Viewed as personal opinions, the attitudes of the yeshivish world are insulting to anyone not in yeshiva. The attempt to brand all “secular” knowledge as pointless at best and trief at worst seems short-sighted, even foolish. The attempts to isolate themselves from the rest of the world and to brand new technologies as a sakana seem misguided, even counter-productive to maintaining their society.
When the kollel lifestyle is viewed as a meme, all of these things suddenly make sense. The veneration of the full-time learner and the pity for the nebach who has to work keeps people learning. The lack of opportunities keep people from finding jobs that might take them away from the yeshiva. Banning the internet and related technologies keeps people away from opinions that might cause them to leave the lifestyle.
Even when people do leave kollel under financial pressures and get jobs, they teach their kids that learning is the ikkar, and the kollel life is the ideal. They work because, nebach, they are no longer able to sit and learn. The meme passes on to another generation.
My brother, despite the ability to start his career in the near future, despite reading the yeshivish Yated only so that he can complain about the ridiculous things they write about, despite having no great love of learning, is planning on living the kollel lifestyle, if only for a year or two. Viewed as an independent decision, this is irrational. Viewed as the perpetuation of a meme, it makes perfect sense.

----

> _TASK LIST_:
(A) In the excerpt on the kollel lifestyle, what publication does the writer's brother read only so he can complain about what it says?
(B) Write out the records word for word, starting at their first line and ending at the line that contains "designation platform .", with both of those lines included.

> _Source texts of formatted documents_:
----

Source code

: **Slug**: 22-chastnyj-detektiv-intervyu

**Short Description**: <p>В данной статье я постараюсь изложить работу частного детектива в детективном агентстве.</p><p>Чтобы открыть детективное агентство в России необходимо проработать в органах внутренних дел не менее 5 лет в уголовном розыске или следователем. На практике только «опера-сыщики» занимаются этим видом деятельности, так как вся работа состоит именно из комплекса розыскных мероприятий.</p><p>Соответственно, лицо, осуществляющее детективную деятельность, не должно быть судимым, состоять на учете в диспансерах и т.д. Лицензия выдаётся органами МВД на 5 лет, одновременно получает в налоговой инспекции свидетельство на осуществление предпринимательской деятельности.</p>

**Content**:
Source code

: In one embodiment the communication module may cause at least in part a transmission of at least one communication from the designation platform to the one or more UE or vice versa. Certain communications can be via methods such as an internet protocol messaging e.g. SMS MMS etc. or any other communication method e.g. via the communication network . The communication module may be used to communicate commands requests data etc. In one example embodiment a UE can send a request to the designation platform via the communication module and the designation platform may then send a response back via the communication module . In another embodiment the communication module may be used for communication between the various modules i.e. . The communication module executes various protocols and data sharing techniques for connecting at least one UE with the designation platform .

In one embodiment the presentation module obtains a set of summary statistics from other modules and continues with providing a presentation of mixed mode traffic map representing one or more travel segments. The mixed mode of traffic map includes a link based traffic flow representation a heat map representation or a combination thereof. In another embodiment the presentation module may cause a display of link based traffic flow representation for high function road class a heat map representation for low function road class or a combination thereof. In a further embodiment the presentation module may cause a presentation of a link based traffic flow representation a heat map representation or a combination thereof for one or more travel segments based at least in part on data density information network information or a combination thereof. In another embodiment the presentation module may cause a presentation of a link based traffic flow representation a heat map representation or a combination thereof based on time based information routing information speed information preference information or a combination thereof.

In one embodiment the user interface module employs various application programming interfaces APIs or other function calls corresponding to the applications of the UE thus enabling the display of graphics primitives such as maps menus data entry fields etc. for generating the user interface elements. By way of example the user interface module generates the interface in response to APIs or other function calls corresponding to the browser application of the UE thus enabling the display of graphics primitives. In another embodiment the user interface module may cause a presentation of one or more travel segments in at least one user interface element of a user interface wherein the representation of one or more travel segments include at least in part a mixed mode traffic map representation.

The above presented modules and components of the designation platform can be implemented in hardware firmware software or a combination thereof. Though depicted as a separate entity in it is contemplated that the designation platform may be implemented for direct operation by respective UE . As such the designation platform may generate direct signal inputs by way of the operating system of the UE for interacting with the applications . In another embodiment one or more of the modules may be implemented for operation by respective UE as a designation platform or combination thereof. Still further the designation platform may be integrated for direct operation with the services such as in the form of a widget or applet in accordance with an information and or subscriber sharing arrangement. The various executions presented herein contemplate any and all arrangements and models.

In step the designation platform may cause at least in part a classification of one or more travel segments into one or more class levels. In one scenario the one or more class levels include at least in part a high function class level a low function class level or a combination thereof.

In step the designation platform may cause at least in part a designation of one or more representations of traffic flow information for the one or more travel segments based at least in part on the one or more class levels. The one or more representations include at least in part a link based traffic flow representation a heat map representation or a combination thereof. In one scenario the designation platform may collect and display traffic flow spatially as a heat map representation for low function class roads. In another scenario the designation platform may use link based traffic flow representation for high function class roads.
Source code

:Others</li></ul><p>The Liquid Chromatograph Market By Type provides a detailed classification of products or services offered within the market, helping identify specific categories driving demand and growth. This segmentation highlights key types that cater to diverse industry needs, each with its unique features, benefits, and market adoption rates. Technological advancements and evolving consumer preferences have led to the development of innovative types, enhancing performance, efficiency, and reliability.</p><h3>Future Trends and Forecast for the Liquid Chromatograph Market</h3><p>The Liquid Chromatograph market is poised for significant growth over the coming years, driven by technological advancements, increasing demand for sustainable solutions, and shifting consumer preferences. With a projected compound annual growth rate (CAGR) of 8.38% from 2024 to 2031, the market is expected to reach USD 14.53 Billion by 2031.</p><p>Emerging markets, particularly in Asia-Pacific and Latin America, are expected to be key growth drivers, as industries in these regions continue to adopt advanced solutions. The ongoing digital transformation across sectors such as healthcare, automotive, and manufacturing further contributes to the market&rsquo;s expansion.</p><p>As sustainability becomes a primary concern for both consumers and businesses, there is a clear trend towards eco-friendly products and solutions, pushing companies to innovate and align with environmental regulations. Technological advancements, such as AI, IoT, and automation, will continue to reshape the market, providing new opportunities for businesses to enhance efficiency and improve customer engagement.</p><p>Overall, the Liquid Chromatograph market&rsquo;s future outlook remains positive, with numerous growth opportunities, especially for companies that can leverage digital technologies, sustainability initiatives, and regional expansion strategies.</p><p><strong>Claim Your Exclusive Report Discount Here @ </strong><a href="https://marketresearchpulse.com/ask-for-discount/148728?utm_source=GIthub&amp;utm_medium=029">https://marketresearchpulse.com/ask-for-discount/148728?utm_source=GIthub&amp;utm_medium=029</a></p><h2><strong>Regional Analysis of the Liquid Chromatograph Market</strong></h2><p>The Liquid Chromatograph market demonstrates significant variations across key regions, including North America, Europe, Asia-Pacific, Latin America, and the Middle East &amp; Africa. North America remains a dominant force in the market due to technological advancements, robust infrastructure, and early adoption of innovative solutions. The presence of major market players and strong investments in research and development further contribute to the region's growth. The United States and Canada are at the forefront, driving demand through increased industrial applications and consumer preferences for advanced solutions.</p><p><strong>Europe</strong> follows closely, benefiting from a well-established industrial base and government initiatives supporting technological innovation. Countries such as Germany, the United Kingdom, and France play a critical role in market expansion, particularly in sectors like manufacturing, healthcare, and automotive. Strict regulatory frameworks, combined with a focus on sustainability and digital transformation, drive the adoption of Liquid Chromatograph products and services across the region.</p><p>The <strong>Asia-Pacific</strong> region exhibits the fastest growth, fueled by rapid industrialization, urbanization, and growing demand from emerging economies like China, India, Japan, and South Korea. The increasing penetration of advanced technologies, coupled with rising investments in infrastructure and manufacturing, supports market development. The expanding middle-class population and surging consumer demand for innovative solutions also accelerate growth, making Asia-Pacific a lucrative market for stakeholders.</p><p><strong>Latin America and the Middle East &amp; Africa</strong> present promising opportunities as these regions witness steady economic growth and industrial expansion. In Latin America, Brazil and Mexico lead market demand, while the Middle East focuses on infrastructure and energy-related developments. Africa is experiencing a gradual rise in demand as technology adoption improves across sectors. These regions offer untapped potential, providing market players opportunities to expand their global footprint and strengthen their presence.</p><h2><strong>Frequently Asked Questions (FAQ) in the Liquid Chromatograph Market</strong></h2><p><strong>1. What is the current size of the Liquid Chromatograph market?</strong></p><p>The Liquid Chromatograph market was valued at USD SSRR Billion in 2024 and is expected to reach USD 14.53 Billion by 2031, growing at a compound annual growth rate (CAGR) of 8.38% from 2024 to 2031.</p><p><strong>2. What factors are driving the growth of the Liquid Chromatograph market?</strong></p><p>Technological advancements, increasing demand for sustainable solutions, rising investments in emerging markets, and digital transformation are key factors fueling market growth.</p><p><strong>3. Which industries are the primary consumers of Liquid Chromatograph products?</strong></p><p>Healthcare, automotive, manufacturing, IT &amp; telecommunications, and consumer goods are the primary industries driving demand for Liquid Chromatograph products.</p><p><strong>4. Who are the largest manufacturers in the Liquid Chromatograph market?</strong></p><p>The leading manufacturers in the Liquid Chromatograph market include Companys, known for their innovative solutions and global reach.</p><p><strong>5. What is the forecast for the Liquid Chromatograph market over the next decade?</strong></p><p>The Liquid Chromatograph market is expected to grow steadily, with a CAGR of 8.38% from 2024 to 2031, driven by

----

> _TASK-BY-TASK SOLUTIONS_:
(A) The yeshivish Yated.

(B)
Source code

: **Slug**: 22-chastnyj-detektiv-intervyu

**Short Description**: <p>В данной статье я постараюсь изложить работу частного детектива в детективном агентстве.</p><p>Чтобы открыть детективное агентство в России необходимо проработать в органах внутренних дел не менее 5 лет в уголовном розыске или следователем. На практике только «опера-сыщики» занимаются этим видом деятельности, так как вся работа состоит именно из комплекса розыскных мероприятий.</p><p>Соответственно, лицо, осуществляющее детективную деятельность, не должно быть судимым, состоять на учете в диспансерах и т.д. Лицензия выдаётся органами МВД на 5 лет, одновременно получает в налоговой инспекции свидетельство на осуществление предпринимательской деятельности.</p>

**Content**:
Source code

: In one embodiment the communication module may cause at least in part a transmission of at least one communication from the designation platform to the one or more UE or vice versa. Certain communications can be via methods such as an internet protocol messaging e.g. SMS MMS etc. or any other communication method e.g. via the communication network . The communication module may be used to communicate commands requests data etc. In one example embodiment a UE can send a request to the designation platform via the communication module and the designation platform may then send a response back via the communication module . In another embodiment the communication module may be used for communication between the various modules i.e. . The communication module executes various protocols and data sharing techniques for connecting at least one UE with the designation platform .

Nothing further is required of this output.